Influence of Dy³⁺ environment on magnetic anisotropy and magnetocaloric effect in Dy₃B₂C₃O₁₂ (B = In, Sc, Te; C = Ga, Al, Li) garnets

In the framework of the general phase diagram published recently for a pseudospin S = 1/2 on a hyperkagome network [Kibalin et al., Phys. Rev. Res. 2, 033509 (2020)], four Dy3B2C3O12 garnets with different species on the B and C sites, namely, Dy3Sc2Al3O12 (DyScAl), Dy3Te2Li3O12 (DyTeLi), Dy3Sc2Ga3O12 (DyScGa), and Dy3In2Ga3O12 (DyInGa), have been studied by neutron powder diffraction and inelastic neutron scattering, to investigate the impact of B and C substitutions on the Dy3+ dodecahedral oxygen environment and crystal field, and thus on the Dy3+ spin magnetic anisotropy. In the four compounds, the magnetic ground state is a multiaxis antiferromagnetic order similar to that of Dy3Al5O12, characterized by an ordered moment close to the theoretical maximum, similar to 6 mu B. The gap between the ground state and the first excited crystal electric field level varies from similar to 3.2 meV (DyInGa) up to 11.2 meV (DyScAl), confirming the rather strong Ising character of the Dy3+ moment in those garnets. For a better understanding of the impact of the distortion of the oxygen environment on the Dy3+ magnetic anisotropy, point-charge calculations were then performed, mapping a magnetic anisotropy diagram versus a wide range of distortions.
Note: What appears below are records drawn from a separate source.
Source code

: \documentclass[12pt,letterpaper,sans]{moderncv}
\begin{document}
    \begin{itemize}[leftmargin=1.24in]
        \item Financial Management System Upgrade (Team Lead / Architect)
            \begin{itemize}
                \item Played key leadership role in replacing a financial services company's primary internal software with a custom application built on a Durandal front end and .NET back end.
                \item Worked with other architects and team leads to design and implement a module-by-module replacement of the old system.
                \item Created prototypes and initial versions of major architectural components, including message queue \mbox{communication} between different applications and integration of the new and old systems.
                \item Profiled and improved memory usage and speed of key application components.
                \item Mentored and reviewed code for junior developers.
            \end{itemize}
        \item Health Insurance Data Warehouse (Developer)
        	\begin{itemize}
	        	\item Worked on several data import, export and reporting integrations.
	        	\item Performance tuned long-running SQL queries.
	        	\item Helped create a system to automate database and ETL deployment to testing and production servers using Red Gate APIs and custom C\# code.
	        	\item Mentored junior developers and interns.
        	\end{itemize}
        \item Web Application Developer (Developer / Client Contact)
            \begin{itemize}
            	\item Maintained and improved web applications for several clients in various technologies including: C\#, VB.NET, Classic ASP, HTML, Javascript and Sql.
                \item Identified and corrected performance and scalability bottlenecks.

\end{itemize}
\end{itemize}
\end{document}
Results show that Ising-like behaviors mostly predominate, associated with large gx, gy, or gz Lande values, whose stable area is determined by the shape of the DyO8 cage. Magnetic entropy calculations confirm that the magnetocaloric effect increases sharply near those boundaries and validate the use of dysprosium garnets for low temperature, low magnetic field adiabatic demagnetization refrigeration cryostats.